Rizal Ramli Dinilai Jadi Sasaran Buzzer Karena Kritis Kepada Jokowi
Daftar Isi
KONTENISLAM.COM - Direktur Eksekutif Institute for Democracy Education (IDE), Smith Alhadar, menilai tidak ada yang salah dari pernyataan Rizal Ramli dalam acara Indonesia Lawyers Club, tvOne, pada Selasa, 21 April 2020, yang meminta Presiden Jokowi untuk berhenti menjadi antek China. Sebab, pernyataannya merujuk China sebagai negara, bukan ras.
“Dan
kenyataannya, Indonesia di bawah rezim Jokowi yang dikomandai Opung
Luhut memang telah menjadi antek atau kaki tangan China,” kata Smith
kepada wartawan, Sabtu, 25 April 2020.
Menurut
Smith, pembiasan makna yang dilakukan para pendengung di dunia maya
sudah menjadi kebiasaan.

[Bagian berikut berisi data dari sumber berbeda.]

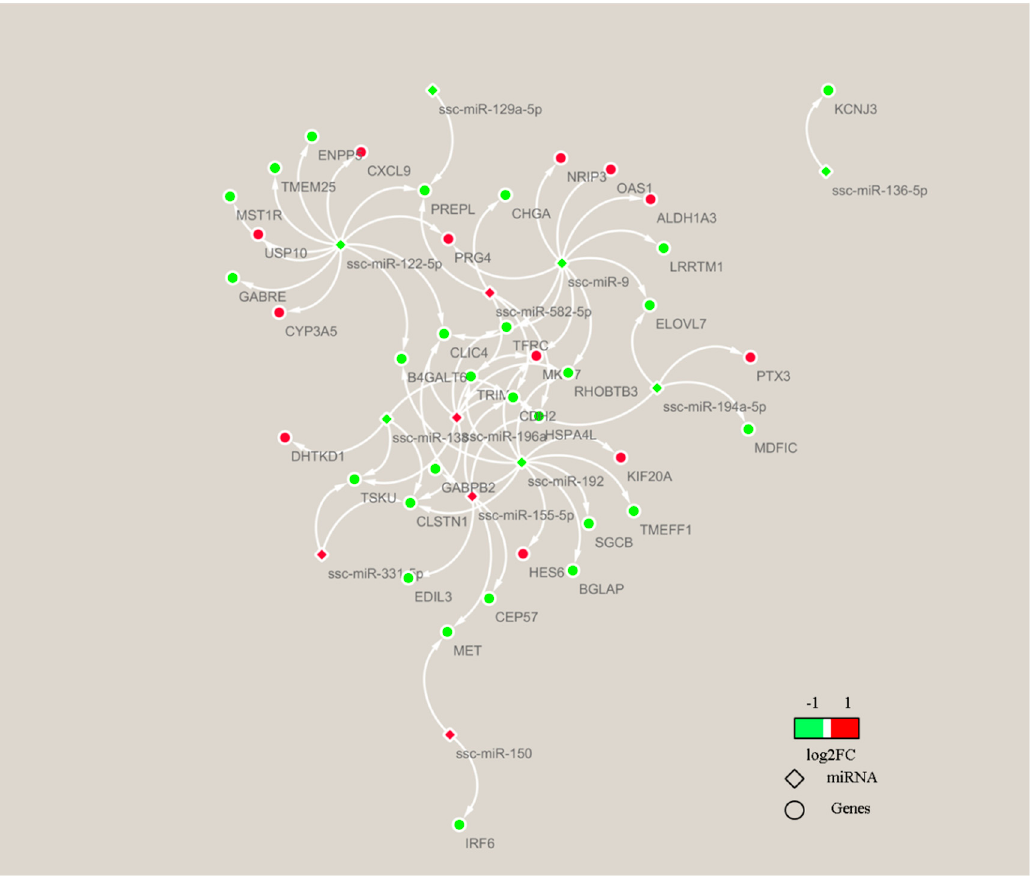
Figure 8. DEMs–target mRNA interaction network. The network of 11 DEMs and 39 target genes of miRNA were analyzed using Cytoscape.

Para buzzer di media sosial membuat
interpretasi aneh atas ucapan intelektual dan tokoh oposisi yang
dipersepsi dapat menggoyang rezim yang mereka puja.
“Interpretasi
yang diniatkan untuk membunuh karakter tokoh itu. Kali ini serangan
ditujukan kepada intelektual yang ucapan dan tindakannya dijadikan
rujukan barisan oposisi,” kata Smith.
Padahal,
lanjut Smith, pada kenyataannya hampir semua kebijakan ekonomi dan
politik rezim berorientasi pada persetujuan dan kepentingan Republik
Rakyat China. Ini bertujuan menarik sebesar mungkin investasi China.
“Fakta-fakta
keras itulah yang membuat Rizal Ramli menarik kesimpulan Indonesia
telah menjadi budak China. Dan mendesak rezim Jokowi membalik haluan
untuk tidak lagi berorientasi ke Beijing dan kembali ke jati diri
sebagai bangsa yang mandiri dalam menjalankan politik luar negerinya,
sebagaimana dirumuskan para ‘founding fathers‘, politik bebas aktif,”
ujar Smith.
Pandangan
Rizal Ramli itu, menurut Smith, adalah pandangan kebangsaan. Sama
sekali jauh dari rasisme. Kenyataannya, mendiang istri Rizal Ramli
adalah keturunan Tionghoa dan sangat banyak teman-temannya berasal dari
etnis ini. Memang RR dikenal sebagai seorang pluralis yang dapat dilihat
dari beragamnya orang di sekelilingnya.
“Anak-anak angkat pun berasal dari golongan Protestan dan Katolik. Tak salah kalau ia menuduh para buzzer itu norak,” katanya.
Dia
mengatakan yang RR tuding itu bukan etnis Tionghoa tapi negara China
yang dipimpin Presiden Xi Jinping. Lagi pula, sebutan China bagi WNI
keturunan di negeri ini telah dihapus secara resmi pada era SBY untuk
digantikan dengan sebutan Tionghoa atas permintaan warga keturunan China
di negeri ini.
“Tiap kali orang Indonesia menyebut kata China, maka yang dimaksud adalah negara RRC,” katanya.
Pernyataan
Rizal Ramli itu harus diletakkan pada konteks acara itu. Sikap
kebangsaannya terlihat ketika ia membandingkan Indonesia dengan Vietnam,
Meksiko, dan India. Ia mengutip analisis banyak pihak internasional
bahwa ketiga negara itu akan menjadi super power dalam sepuluh tahun ke
depan.
“Ketiga
negara ini memang kental nasionalismenya, yang seluruh kebijakannya
berorientasi ke dalam, yakni demi kepentingan negeri sendiri,” kata
Smith Alhadar.
Menurut
analisis tersebut yang sejalan dengan pandangan RR, bahwa Indonesia
bisa menyodok ke urutan keempat kalau rezim Jokowi mengikuti langkah
mereka. Yaitu, mereorientasi politik luar negeri yang tidak lagi
pro-China dan melepaskan diri dari jerat ketergantungan pada negeri
tirai bambu itu, serta pemimpin negara dikelilingi ekonom-ekonom hebat.
“Tuduhan
ini tampaknya disengaja, sebagaimana kebiasaan buzzer
menjungkirbalikkan logika, untuk membunuh karakter orang-orang yang
kritis terhadap rezim,” kata Smith.
Bagaimanapun,
tambahnya, tuduhan serampangan para buzzer ini tidak muncul dari ruang
hampa. Malah menunjukkan sensitivitas buzzer terhadap situasi krisis
saat ini. Situasi yang mengancam eksistensi rezim akibat
porak-porandanya ekonomi negara dihantam Covid-19.